Mosley (67) first sat on the council in 1987 while Poland’s Jacek Bartos (63), a rally official, has been a member since 1991. Others with more than 10 years on the council include Marco Piccinini (55), the FIA deputy-president who is also a member of the board of directors of Ferrari SpA. He was once Enzo Ferrari’s private banker and then spent 11 years as the sporting director of the Ferrari F1 team, becoming one of the architects of the Concorde Agreement. José Abed (67) is a businessman who ran the Mexican GP between 1986 and ’92, while Nazir Hoosein (62) is an Indian with interests in cinemas and film distribution. He started rallying in 1968, went on to run the Himalayan Rally and was the first president of the Indian Automotive Racing Club. Derek Ledger (72) was in the insurance business in Jordan but competed in rallies and eventually became the chief executive of the Royal Automobile Club of Jordan, helping the growth of rallying in the Middle East.

Ferrari’s influence in the WMSC is not restricted to Piccinini: Jean Todt, Ferrari’s chief executive, sits as the representative of the F1 manufacturers when the World Council discusses F1 matters and Luigi Macaluso, the head of the international karting federation (CIK), has been a friend of Enzo Ferrari’s son Piero since the 1960s. His Girard-Perregaux watch company produced Ferrari-branded watches between 1994 and 2004. But it should be noted that provision is made for those with conflicts of interest to abstain from voting in cases such as McLaren’s last year.

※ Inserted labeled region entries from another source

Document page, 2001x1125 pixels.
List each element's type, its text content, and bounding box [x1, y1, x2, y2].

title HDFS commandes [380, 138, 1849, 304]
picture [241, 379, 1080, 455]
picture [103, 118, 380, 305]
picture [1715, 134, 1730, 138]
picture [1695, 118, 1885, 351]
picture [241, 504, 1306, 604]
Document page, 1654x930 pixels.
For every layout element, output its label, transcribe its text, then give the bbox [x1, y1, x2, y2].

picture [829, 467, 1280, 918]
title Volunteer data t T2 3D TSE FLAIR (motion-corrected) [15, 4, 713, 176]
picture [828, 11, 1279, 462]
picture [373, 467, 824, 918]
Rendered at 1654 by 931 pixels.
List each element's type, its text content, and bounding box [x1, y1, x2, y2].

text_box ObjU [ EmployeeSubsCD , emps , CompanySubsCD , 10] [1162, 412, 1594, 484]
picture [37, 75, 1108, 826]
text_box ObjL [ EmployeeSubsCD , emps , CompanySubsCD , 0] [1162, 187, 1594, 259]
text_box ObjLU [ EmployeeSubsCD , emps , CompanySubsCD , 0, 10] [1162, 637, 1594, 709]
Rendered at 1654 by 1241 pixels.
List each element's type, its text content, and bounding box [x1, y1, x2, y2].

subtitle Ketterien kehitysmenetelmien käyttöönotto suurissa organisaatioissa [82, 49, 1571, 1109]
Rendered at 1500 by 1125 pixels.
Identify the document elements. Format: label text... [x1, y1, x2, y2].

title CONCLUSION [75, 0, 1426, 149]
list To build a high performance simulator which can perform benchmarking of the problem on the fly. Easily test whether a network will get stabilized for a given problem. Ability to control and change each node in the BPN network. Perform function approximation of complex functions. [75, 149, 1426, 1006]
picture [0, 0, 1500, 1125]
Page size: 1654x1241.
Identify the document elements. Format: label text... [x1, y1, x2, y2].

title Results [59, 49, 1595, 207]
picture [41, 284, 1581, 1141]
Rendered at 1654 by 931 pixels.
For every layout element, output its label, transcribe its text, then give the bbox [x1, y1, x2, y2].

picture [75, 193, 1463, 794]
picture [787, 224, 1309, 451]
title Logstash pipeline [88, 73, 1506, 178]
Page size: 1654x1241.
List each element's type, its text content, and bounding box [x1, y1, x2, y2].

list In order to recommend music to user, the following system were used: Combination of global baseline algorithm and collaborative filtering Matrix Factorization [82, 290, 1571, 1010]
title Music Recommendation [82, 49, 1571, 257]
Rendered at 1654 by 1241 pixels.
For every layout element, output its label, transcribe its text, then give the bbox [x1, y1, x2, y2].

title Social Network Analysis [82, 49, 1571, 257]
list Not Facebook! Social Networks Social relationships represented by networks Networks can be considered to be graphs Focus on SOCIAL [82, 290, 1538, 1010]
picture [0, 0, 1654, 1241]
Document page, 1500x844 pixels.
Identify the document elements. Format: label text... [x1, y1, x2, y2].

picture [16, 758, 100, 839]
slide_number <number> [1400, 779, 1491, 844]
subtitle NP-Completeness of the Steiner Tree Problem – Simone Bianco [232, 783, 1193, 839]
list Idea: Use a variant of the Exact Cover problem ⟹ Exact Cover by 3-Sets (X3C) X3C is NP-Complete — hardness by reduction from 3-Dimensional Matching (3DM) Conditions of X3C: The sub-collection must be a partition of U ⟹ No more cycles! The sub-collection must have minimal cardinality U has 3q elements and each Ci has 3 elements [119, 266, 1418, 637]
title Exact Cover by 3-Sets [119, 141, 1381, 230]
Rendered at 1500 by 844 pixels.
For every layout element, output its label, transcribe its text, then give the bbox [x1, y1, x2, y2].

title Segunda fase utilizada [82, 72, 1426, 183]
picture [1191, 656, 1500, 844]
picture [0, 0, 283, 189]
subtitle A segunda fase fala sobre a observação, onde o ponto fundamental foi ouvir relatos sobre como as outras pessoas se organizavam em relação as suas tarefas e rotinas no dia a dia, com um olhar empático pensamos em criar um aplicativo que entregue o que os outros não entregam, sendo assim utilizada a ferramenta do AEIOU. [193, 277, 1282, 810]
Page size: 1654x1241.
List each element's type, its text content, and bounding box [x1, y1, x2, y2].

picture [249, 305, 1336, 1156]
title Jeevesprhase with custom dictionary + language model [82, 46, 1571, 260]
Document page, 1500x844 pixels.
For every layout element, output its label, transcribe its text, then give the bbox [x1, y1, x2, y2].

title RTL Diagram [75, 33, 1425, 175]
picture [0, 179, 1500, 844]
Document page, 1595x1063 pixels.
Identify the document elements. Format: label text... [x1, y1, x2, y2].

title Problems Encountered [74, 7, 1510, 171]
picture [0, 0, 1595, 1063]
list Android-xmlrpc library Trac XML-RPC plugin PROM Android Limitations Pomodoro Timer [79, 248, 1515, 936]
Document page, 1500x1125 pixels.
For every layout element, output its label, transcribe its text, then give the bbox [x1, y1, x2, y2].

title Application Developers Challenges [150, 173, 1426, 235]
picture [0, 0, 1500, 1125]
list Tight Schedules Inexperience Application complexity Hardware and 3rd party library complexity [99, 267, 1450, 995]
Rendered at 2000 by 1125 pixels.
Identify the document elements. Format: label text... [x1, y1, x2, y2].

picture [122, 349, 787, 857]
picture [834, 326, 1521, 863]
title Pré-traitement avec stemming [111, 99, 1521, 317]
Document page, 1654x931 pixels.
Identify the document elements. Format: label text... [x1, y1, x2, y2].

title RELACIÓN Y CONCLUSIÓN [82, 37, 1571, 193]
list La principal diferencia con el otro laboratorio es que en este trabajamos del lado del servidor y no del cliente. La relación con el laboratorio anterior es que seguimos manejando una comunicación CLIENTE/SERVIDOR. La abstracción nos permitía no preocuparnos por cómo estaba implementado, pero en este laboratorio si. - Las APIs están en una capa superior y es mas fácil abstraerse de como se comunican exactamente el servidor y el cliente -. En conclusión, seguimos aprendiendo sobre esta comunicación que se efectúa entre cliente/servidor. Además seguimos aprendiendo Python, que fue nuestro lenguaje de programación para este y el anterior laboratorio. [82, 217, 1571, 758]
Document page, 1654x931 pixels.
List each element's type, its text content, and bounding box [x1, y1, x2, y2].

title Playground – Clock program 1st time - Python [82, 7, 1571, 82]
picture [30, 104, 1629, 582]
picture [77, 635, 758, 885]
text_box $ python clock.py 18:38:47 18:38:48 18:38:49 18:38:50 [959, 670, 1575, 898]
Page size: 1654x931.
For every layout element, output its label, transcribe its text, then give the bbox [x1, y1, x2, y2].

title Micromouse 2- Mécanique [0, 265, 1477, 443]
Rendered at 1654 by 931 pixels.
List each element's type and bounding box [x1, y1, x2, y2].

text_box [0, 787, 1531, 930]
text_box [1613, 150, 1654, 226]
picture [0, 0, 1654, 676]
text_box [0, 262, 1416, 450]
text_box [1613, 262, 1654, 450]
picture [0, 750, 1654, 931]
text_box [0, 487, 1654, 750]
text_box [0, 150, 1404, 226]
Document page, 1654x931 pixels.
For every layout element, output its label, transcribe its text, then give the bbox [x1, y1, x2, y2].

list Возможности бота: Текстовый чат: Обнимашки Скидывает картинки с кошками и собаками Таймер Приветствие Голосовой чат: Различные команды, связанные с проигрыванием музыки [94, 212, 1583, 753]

During the recent hearings into both McLaren and Renault, almost no one other than Mosley spoke. The key question is whether they were happy with the decisions being made?

When he was standing for election in 1991, Mosley highlighted that FIA power can be wielded in subtle ways: “Everybody in the federation depends on the establishment for certain things which are vital to the interests of their country,” he said. “A rally, a local championship, whatever. If they do anything which causes difficulty there is the danger that they will lose the particular thing that is vital to them. So they think that in the interests of their club and their country they have to go along with it.

“Typical of what I am trying to say is that the reason no one has stood against Jean-Marie Balestre [the then president] until now is not that everyone agrees with him, that there’s no one there who thinks they could do the job better. It’s because they fear that the consequences could be adverse.”

A close look at Mosley’s FIA reveals that certain delegates wield considerable power as they run regional series. The Asia Pacific Rally Championship is run by Hoosein; Ledger holds the powerful role of Middle East representative; Venezuela’s Enzo Spano is in charge of an organisation called the North America, Central America and Mexico (NACAM) and the FIA’s African Region coordinator Surinder Thatthi runs the Confederation of African Countries in Motorsport. They are Mosley’s most important allies and he has shown that he will fight for them. When Hoosein was ousted by the Indian ASN in 1999 the FIA investigated the way the club was being run and then backed a new federation which Hoosein had established.

The Indian government objected. For a while Hoosein sat on the World Council as the representative of China…

Who they are
The World Motor Sport Council, elected for the period 2005-2009

President Max Mosley (GB)
Deputy-president Marco Piccinini (ITA)
Vice-president Michel Boeri (MC)
Vice-president Nazir Hoosein (IND)
Vice-president Jacques Regis (F)
Vice-president José Abed (MEX)
Vice-president Derek Ledger (JOR)
Vice-president Morrie Chandler (NZ)*
Vice-president Hermann Tomcyzk (D)

Australia Garry Connelly**
Spain Carlos Gracia Fuertes
Poland Jacek Bartos
China Wan Heping ***
Greece Vassilis Despotopoulos
Czech rep Radovan Novak
Sweden Lars Österlind
Portugal António Vasconcelos Tavares
United States Nick Craw
Japan Masami Yamaguchi
Brazil Paulo Enéas Scaglione
Venezuela Enzo Spano
Great Britain Graham Stoker
Tanzania Surinder Thatthi

President CIK Luigi Macaluso
Constructors Gabriele Cadringher (ITA) or Jean Todt (F)
F1 Teams Bernie Ecclestone (GB)

* Former rally driver Shekhar Mehta died in 2006. He was replaced as FIA vice-president by New Zealand’s Morrie Chandler.
** John Large died in 2006 and was replaced by Garry Connelly.
*** Wan joined the WMSC after Morrie Chandler became FIA vice-president in 2006.